Summary:

*Z. Pawlak* had proposed the notion of rough truth in 1987 [Bull. Pol. Acad. Sci., Tech. Sci. 35, 253–258 (1987;

Zbl 0645.03019)]. The present article takes a fresh look at this “soft” truth, and presents a formal system

${\mathcal{L}}_{\mathcal{R}}$ that is shown to be sound and complete with respect to a semantics determined by this notion.

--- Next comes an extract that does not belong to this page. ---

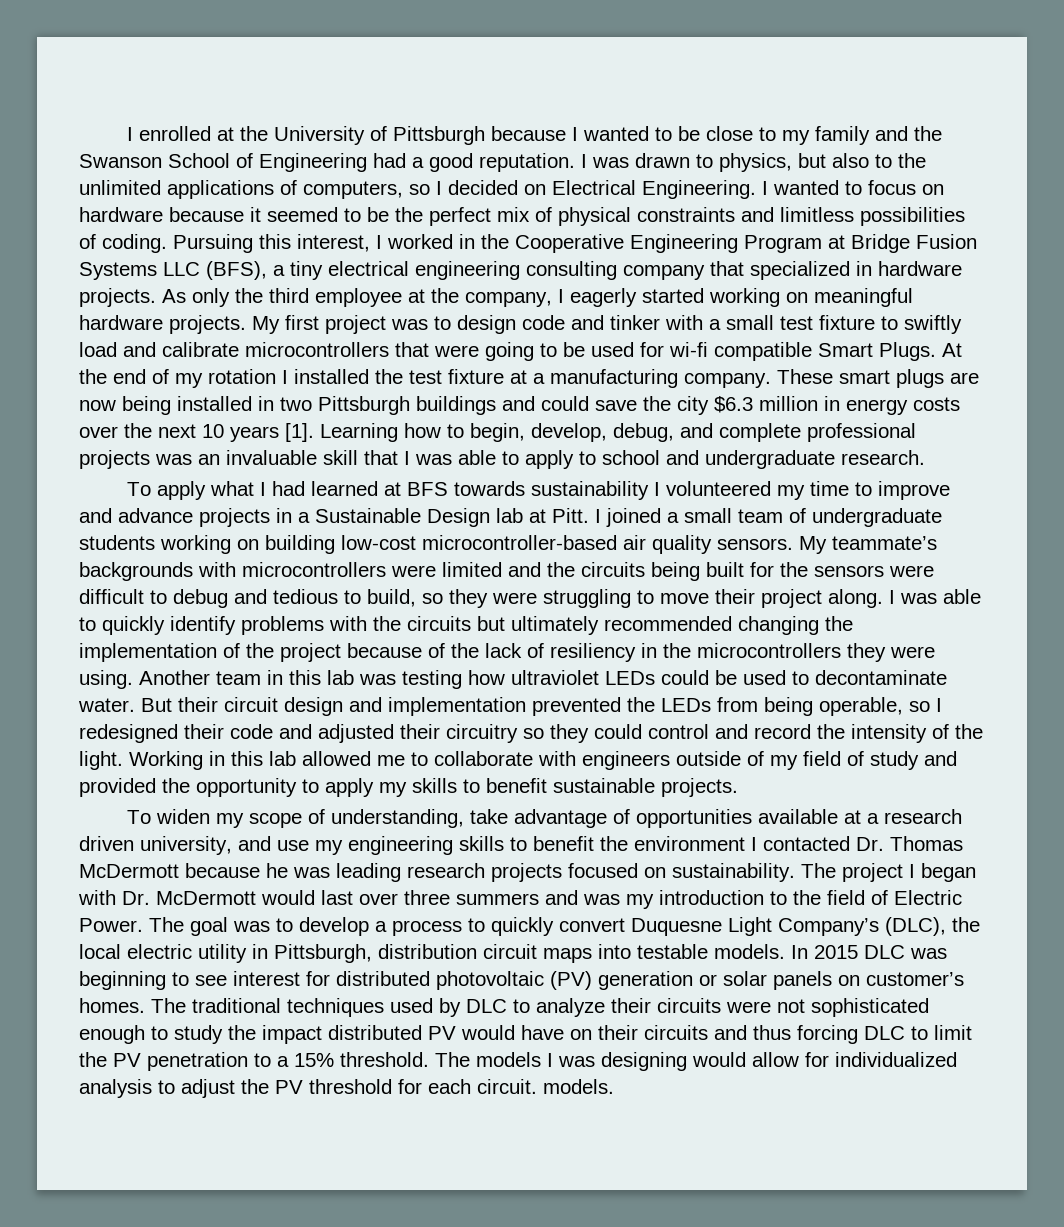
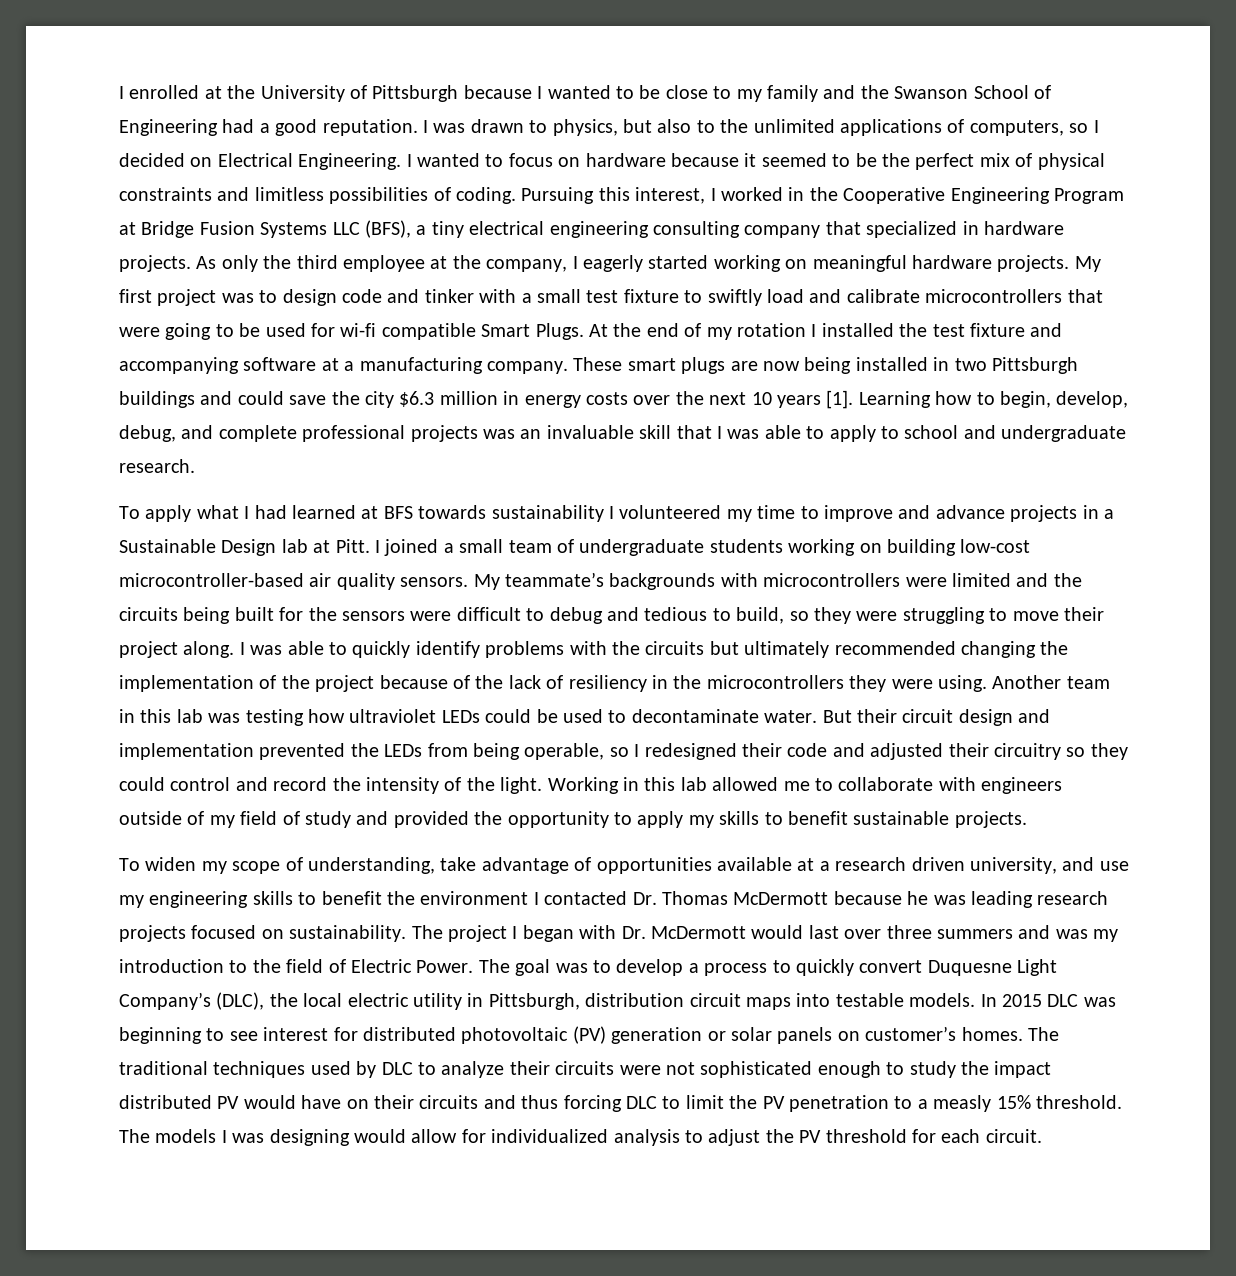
(504, 376) none -> [1030,323,1063,337] [119,357,317,374] and accompanying software
(289, 1061) none -> [933,1095,992,1112] measly
[543,1079,614,1094] models. -> (1042, 1136) none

${\mathcal{L}}_{\mathcal{R}}$ is based on the modal logic S5. Notable are the rough consequence relation defining

${\mathcal{L}}_{\mathcal{R}}$, and rough consistency (introduced in [

*M. K. Chakraborty* and

*M. Banerjee*, Bull. Pol. Acad. Sci., Math. 41, 299–304 (1993;

Zbl 0795.03036)]), used to prove the completeness result. The former is defined in order to be able to derive roughly true propositions from roughly true premisses in an information system. The motivation for the latter stems from the observation that a proposition and its negation may well be roughly true together. A characterization of

${\mathcal{L}}_{\mathcal{R}}$-consequence shows that the paraconsistent discussive logic

$J$ of Jaśkowski is equivalent to

${\mathcal{L}}_{\mathcal{R}}$. So,

${\mathcal{L}}_{\mathcal{R}}$, developed from a totally independent angle, viz. that of rough set theory, gives an alternative formulation to this well-studied logic. It is further observed that pre-rough logic [

*M. Banerjee* and

*M. K. Chakraborty*, Ann. Soc. Math., Ser. IV, Fundam. Inf. 28, 211–221 (1996;

Zbl 0864.03041)] and 3-valued Łukasiewicz logic are also embeddable into

${\mathcal{L}}_{\mathcal{R}}$.